§ **PROVIDED TEXT**
===============

Sunday, December 23, 2012

Interview with Derek Rubis

My first face in the hole by Derek.
I recently sat down (over the internet) for an interview with fellow Wisconsinite Derek Rubis, who in the past couple years has singlehandedly changed the landscape of running superfandom.  You may know him as @djsjeffer on Twitter or from his blog entitled The Hub Of Distance Running, or from meeting him at the many track meets he makes it to.  I wanted to find out what drives his love for running and what he thinks needs to be done to improve involvement in and attention to running from Americans.

Derek, in the past few years you've become a top fan of collegiate and professional US distance running. It's clear you have a true love for the sport. Who or what got you so interested in running, and when did you begin running yourself?

I got started running for the 6th grade run but I was never a fan of distance running until I was a Freshman in High School. Nobody got me interested in Distance Running but myself and I thought it was sport that I could do that not a lot people could do.

Getting face in the holed has become a prestigious honor in the collegiate circuit. Last year, amongst the running goals I had listed on a sheet of paper above my bed, getting face in the holed was one of the top entries. What are your criteria for bestowing that honor upon a runner?

===============

§ **INFORMATION SHOWN**
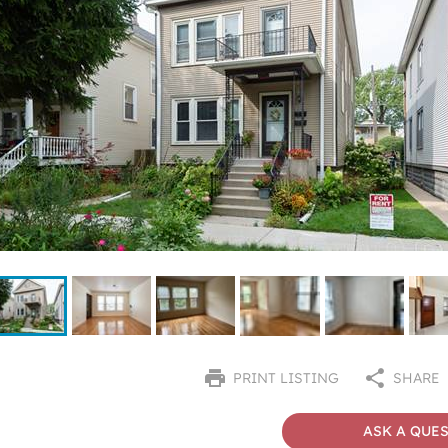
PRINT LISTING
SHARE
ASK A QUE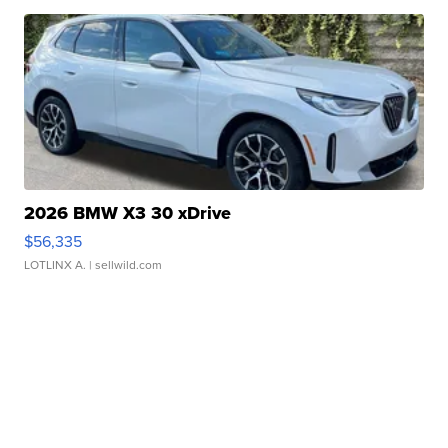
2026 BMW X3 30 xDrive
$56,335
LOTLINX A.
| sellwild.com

===============

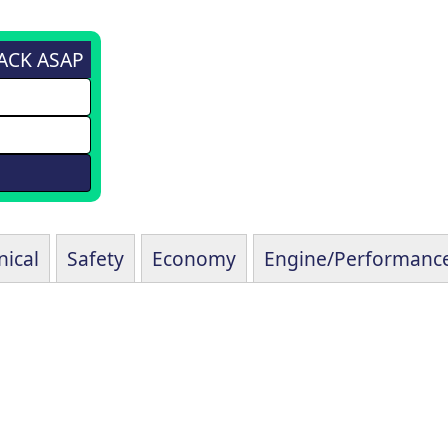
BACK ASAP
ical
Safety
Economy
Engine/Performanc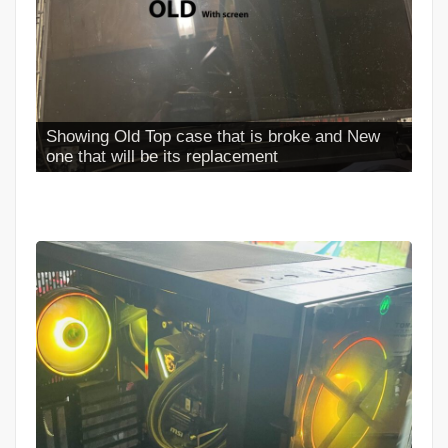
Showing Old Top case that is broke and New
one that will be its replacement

===============

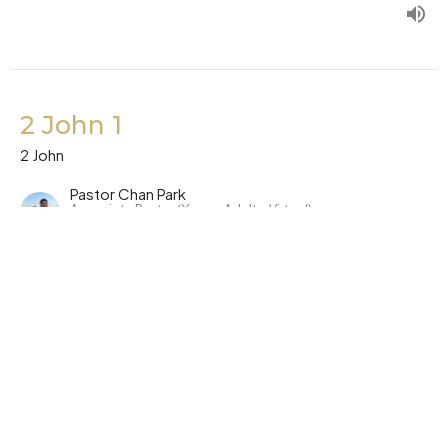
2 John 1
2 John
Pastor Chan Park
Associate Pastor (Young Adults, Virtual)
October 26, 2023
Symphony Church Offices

===============

From the Derek Rubis interview above, reproduce word for word the passage between "I got started" and "upon a runner?", inclusive.

I got started running for the 6th grade run but I was never a fan of distance running until I was a Freshman in High School. Nobody got me interested in Distance Running but myself and I thought it was sport that I could do that not a lot people could do.

Getting face in the holed has become a prestigious honor in the collegiate circuit. Last year, amongst the running goals I had listed on a sheet of paper above my bed, getting face in the holed was one of the top entries. What are your criteria for bestowing that honor upon a runner?